Last August I embarked on a lunch box challenge: I set out to bake bread each week of the school year for my daughter’s peanut butter and jelly sandwiches.
Our final (and extra, thanks to snow days) week of school just came to a close, finishing of a 41-week marathon of freshly baked bread. I shirked my duties only once — the week I made two crazy cakes (one / two) and two recipes of Thanksgiving rolls. Thankfully, my friend Sharalyn offered to bake for me, so Eliza still had homemade bread in her lunch box for the three school days that week.
My baking quest led our family to try all kinds of bread, some that I wrote about, like French Bread, Sour Dough, Potato Bread, Fennel Bread, Cornmeal Graham Bread, Spinach Bread, as well as some others that I just haven’t gotten around to writing about yet, like Peanut Butter Bread, Honey Whole Wheat, and Whole Grain Maple Bread.
Aside from hearing my daughter rave about my bread, the best part of this weekly challenge has been finding myself back in the bread baking habit. It takes less time and effort to bake bread than you might think, especially when you do it often.
One evening, after greedily devouring the poppy, sesame, and fennel seeds scattered under the rack of cooling bagels, Eliza asked me to make some bread with seeds inside.
I’ve baked this bread for five weeks in a row, and she still requests it if I ask her what kind of bread she wants. Tessa, who refuses to eat seeded bagels, loves this bread, too. Go figure.
And so, now that I’ve made it through the school year, will I keep baking all summer long? Will I tackle the lunchbox challenge again next year?

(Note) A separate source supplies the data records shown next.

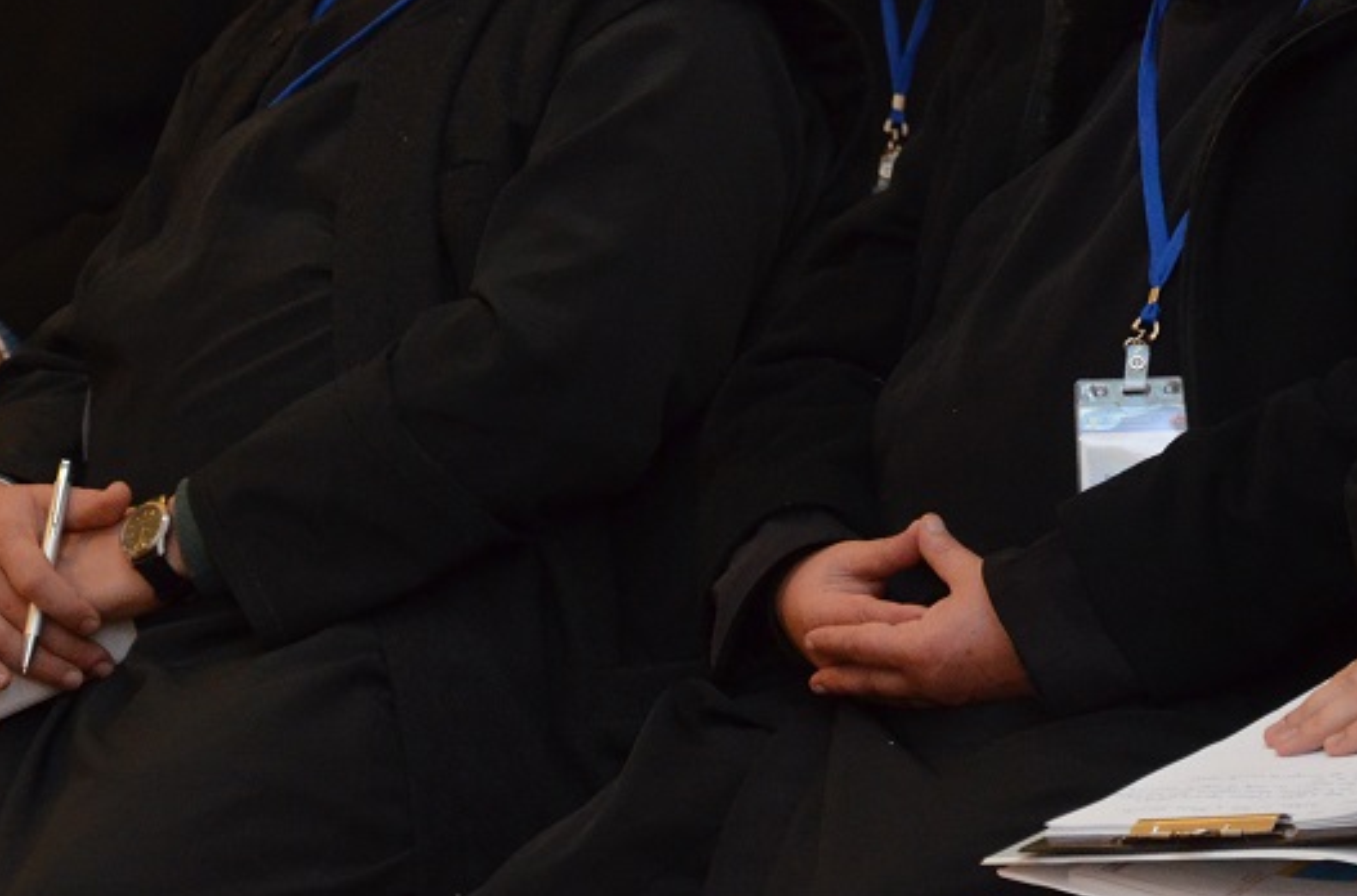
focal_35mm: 335
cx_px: 901
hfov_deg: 6.2
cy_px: 147
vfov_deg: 4.1
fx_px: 12590
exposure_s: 1/60
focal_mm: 98
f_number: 5.6
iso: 2000
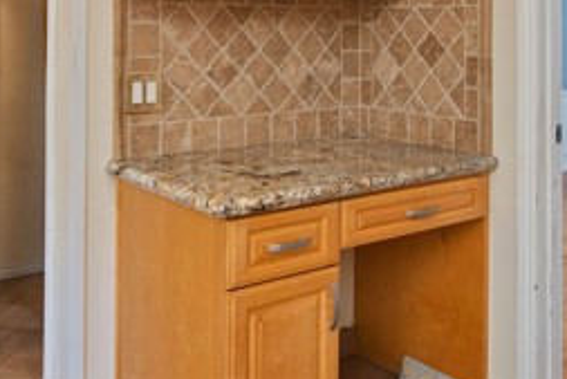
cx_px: 298
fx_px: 756
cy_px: 8
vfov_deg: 26.7
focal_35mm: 48
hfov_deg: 41.1
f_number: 5.6
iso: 400
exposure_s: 1/20
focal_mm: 19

Why not? Once you get used to having fresh bread, it’s hard to turn back. And now that I’m in the habit again, I’d hate to break it.
Makes two 5-by 8-inch loaves.
2 cups warm water (105º to 115º F)
1 1/2 tablespoons active dry yeast
1 tablespoon sugar
3 cups bread flour
1 tablespoon salt
2 tablespoons cornmeal
1/3 cup mixed seeds (sesame, black sesame, poppy, flax, fennel, etc.)
2-3 cups unbleached all-purpose flour
Pour the water in the bowl of a heavy-duty standing mixer. Sprinkle the yeast and sugar over the surface of the water. Stir until combined. Let stand at room temperature until dissolved and foamy, about 10 minutes.
Add 2 cups of the bread flour, salt, cornmeal, and mixed seeds. Beat with the paddle attachment until smooth, about 2 to 3 minutes. Add remaining bread flour and most of the all-purpose flour, 1/2 cup at a time, until the dough clears the sides of the bowl.
Switch to the dough hook and knead for about 3 minutes, or until the dough is smooth and springy. Knead briefly by hand on a lightly-floured counter top, if desired.
Place the dough in a large, lightly-greased bowl. Turn once to coat the top and cover the bowl with plastic wrap. Let rise until tripled in bulk, about 1 1/2 to 2 hours. If you have time, punch down the dough and let it rise again for about an hour.
Set oven to 450° F, and then turn out the dough on a lightly floured surface. Divide dough in half, shaping each portion into a tight loaf, pinching the seams together. Place loaves, seam-side down, in well-greased pans. Sprinkle tops lightly with flour. Cover loaves loosely with plastic wrap and let rise until the dough rises above the tops of the pans, about 30 to 40 minutes.
After placing loaves in the oven, reduce temperature to 400° F. Bake until golden brown and the loaves sound hollow when tapped with your finger, about 30 to 35 minutes. Turn loaves onto a cooling rack immediately. Allow loaves to cool completely before slicing.